ASSIGNMENT:
Give again, word for word, every line in the entries below from the line with "left hip: (357, 567)" up to and including the line with "nose: (100, 5)", and no other line.

Records contained in a dataset:
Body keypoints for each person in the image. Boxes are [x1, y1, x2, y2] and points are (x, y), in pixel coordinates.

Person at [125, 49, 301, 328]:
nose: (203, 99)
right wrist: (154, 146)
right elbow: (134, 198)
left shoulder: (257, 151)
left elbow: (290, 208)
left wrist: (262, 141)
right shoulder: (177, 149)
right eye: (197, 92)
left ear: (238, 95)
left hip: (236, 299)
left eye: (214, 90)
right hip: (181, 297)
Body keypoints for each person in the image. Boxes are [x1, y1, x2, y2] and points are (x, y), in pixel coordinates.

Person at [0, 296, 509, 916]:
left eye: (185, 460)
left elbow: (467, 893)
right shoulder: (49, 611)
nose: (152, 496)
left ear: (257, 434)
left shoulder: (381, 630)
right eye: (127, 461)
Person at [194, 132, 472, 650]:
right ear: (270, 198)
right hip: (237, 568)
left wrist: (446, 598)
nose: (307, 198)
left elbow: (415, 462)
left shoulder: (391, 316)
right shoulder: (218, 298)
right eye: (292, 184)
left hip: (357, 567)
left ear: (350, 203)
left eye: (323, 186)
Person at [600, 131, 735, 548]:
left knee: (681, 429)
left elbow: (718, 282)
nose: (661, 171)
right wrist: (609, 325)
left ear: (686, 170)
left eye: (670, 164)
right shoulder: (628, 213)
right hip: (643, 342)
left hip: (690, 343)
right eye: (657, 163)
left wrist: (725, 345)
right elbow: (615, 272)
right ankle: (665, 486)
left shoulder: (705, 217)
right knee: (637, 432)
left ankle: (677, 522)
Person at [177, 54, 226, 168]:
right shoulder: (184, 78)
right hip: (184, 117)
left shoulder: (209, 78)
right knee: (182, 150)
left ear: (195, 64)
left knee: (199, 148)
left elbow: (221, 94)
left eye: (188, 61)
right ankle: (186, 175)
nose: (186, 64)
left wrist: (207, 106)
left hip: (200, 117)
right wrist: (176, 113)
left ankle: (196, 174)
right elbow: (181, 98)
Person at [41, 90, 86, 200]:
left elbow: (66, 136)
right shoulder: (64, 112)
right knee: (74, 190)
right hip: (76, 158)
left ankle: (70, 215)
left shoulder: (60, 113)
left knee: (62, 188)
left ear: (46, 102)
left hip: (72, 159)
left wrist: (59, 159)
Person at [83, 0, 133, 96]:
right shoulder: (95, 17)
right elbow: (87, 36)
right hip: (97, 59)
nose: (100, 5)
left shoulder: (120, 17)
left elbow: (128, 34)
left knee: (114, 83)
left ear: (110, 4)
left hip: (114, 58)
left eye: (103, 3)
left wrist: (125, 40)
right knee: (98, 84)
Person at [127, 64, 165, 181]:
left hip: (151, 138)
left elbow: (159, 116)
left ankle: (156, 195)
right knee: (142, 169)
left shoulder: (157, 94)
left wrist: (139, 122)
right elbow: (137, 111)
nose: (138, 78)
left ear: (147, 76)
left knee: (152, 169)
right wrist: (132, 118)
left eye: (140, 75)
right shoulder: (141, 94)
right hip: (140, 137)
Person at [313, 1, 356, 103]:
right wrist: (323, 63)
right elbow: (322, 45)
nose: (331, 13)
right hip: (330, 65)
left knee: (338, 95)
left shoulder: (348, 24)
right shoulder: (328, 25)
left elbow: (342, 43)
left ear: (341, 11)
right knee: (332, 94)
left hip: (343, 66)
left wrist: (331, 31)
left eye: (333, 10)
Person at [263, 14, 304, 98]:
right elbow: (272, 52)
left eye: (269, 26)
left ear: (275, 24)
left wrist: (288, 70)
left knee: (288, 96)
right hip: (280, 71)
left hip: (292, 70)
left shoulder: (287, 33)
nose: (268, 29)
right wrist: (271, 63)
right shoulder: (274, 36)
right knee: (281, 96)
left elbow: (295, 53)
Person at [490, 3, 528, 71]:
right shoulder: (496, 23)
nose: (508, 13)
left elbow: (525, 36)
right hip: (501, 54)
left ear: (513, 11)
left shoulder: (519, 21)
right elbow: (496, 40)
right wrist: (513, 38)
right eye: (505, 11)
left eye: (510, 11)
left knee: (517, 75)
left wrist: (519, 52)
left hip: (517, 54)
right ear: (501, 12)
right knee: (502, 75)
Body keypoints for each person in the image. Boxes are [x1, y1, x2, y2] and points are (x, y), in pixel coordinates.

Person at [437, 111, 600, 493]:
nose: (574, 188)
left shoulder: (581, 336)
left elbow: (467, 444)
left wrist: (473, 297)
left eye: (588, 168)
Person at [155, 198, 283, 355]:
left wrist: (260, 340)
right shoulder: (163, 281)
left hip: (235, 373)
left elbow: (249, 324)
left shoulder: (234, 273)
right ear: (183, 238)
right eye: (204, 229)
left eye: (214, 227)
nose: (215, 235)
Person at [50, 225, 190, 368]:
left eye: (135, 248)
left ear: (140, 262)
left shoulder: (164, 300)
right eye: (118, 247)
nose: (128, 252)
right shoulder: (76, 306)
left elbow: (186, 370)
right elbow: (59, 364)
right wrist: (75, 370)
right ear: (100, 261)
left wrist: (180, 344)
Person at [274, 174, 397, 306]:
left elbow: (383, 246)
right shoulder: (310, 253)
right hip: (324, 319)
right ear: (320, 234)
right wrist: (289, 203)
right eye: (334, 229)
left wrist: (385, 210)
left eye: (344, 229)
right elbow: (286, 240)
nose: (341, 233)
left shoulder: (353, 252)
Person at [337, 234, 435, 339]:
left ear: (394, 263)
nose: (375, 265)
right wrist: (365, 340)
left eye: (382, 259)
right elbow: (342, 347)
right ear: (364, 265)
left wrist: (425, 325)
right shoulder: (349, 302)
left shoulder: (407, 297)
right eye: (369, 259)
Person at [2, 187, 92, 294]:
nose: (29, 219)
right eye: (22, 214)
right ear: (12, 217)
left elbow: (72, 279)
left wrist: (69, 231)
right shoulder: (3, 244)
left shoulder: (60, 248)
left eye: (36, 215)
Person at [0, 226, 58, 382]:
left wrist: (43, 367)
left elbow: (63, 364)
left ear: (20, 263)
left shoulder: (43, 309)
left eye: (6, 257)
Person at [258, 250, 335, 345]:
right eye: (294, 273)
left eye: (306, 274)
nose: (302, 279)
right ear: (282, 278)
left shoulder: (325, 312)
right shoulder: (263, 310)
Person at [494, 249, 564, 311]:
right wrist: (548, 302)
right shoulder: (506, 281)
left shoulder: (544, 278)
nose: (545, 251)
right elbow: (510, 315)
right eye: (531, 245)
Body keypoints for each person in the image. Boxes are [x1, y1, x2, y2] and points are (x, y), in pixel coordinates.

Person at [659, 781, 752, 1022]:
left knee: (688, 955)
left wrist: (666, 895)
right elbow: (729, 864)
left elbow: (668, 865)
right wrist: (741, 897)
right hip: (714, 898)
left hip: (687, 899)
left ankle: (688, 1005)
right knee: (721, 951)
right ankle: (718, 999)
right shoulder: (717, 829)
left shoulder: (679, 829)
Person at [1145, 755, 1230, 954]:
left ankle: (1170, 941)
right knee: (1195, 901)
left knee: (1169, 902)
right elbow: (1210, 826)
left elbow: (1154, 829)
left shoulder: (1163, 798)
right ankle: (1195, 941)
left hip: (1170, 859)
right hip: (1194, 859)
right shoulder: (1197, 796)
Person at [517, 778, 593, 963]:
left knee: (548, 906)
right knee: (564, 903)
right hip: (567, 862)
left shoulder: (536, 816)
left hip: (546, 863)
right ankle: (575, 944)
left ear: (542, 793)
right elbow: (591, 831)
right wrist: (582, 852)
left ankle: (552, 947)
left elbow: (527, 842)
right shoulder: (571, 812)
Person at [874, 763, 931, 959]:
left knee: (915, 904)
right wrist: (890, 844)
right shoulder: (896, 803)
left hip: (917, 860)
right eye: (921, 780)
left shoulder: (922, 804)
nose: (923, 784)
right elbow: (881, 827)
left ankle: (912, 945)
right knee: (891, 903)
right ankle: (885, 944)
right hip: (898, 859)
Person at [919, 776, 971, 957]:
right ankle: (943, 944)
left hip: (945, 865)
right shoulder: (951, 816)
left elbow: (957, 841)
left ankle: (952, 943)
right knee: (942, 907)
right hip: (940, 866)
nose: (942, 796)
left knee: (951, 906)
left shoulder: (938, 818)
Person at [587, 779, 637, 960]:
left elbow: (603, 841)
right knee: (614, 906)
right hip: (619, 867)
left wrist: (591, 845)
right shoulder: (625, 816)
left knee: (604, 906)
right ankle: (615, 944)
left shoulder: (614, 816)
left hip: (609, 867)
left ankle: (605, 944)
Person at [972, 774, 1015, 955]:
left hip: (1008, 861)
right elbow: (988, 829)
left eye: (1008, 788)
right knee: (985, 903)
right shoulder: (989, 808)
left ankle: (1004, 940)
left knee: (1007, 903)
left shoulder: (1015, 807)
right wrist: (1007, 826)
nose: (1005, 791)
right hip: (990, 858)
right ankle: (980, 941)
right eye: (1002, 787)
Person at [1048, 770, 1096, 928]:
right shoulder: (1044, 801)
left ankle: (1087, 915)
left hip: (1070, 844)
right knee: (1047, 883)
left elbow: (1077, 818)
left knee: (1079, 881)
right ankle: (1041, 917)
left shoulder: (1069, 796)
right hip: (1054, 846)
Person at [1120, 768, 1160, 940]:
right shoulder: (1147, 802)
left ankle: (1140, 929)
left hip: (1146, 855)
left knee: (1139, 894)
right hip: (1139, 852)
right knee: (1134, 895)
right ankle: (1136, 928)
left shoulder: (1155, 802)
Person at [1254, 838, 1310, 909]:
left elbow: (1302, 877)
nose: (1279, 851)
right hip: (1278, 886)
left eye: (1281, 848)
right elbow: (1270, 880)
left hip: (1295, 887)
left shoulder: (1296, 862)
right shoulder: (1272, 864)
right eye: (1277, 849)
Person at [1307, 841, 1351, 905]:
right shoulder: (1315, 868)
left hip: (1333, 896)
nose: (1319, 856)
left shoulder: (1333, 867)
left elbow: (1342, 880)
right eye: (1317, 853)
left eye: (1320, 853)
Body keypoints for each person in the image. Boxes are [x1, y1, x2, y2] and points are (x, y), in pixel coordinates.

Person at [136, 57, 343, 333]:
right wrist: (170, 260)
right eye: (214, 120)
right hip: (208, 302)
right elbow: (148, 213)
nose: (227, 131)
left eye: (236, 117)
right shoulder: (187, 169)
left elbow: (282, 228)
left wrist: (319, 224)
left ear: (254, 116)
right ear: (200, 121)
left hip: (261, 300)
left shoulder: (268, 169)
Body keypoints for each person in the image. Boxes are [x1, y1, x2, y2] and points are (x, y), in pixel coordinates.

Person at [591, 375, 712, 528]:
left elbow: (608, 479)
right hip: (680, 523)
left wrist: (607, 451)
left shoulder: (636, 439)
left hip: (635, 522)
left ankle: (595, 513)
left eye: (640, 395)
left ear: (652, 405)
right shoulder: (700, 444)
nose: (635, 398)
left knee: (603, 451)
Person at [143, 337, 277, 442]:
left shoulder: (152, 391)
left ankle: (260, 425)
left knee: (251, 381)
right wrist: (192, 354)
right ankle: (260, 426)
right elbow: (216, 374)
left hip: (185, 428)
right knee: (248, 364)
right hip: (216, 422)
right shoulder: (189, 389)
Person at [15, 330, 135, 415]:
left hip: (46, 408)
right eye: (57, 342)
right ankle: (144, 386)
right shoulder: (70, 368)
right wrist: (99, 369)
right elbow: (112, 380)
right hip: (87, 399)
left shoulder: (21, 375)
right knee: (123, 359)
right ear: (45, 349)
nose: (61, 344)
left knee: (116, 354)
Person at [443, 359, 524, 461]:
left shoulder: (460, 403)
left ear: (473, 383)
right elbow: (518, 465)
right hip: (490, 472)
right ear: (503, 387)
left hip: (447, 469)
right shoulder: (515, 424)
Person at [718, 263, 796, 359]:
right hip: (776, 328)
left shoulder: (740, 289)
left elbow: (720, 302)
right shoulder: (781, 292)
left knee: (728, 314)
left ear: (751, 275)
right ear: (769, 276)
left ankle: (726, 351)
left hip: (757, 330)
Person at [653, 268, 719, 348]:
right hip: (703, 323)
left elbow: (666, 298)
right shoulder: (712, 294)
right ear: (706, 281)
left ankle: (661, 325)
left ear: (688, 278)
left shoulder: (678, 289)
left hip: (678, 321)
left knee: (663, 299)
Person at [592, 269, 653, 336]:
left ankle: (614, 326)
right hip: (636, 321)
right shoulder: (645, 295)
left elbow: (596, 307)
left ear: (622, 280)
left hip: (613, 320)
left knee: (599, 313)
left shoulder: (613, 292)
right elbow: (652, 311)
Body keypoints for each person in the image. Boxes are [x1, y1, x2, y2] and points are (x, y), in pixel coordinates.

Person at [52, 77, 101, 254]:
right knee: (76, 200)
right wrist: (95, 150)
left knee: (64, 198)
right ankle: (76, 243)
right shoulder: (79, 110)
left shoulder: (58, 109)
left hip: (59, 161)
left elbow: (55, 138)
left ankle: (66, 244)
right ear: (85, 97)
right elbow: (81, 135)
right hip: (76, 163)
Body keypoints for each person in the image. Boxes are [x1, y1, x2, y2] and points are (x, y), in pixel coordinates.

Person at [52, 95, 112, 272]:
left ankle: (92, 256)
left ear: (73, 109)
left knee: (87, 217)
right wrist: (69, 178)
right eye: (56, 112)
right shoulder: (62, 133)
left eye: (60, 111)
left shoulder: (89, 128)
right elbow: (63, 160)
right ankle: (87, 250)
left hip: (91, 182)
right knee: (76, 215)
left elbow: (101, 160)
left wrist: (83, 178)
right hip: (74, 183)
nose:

SOLUTION TO THIS EXERCISE:
left hip: (357, 567)
left ear: (350, 203)
left eye: (323, 186)
Person at [600, 131, 735, 548]:
left knee: (681, 429)
left elbow: (718, 282)
nose: (661, 171)
right wrist: (609, 325)
left ear: (686, 170)
left eye: (670, 164)
right shoulder: (628, 213)
right hip: (643, 342)
left hip: (690, 343)
right eye: (657, 163)
left wrist: (725, 345)
right elbow: (615, 272)
right ankle: (665, 486)
left shoulder: (705, 217)
right knee: (637, 432)
left ankle: (677, 522)
Person at [177, 54, 226, 168]:
right shoulder: (184, 78)
right hip: (184, 117)
left shoulder: (209, 78)
right knee: (182, 150)
left ear: (195, 64)
left knee: (199, 148)
left elbow: (221, 94)
left eye: (188, 61)
right ankle: (186, 175)
nose: (186, 64)
left wrist: (207, 106)
left hip: (200, 117)
right wrist: (176, 113)
left ankle: (196, 174)
right elbow: (181, 98)
Person at [41, 90, 86, 200]:
left elbow: (66, 136)
right shoulder: (64, 112)
right knee: (74, 190)
right hip: (76, 158)
left ankle: (70, 215)
left shoulder: (60, 113)
left knee: (62, 188)
left ear: (46, 102)
left hip: (72, 159)
left wrist: (59, 159)
Person at [83, 0, 133, 96]:
right shoulder: (95, 17)
right elbow: (87, 36)
right hip: (97, 59)
nose: (100, 5)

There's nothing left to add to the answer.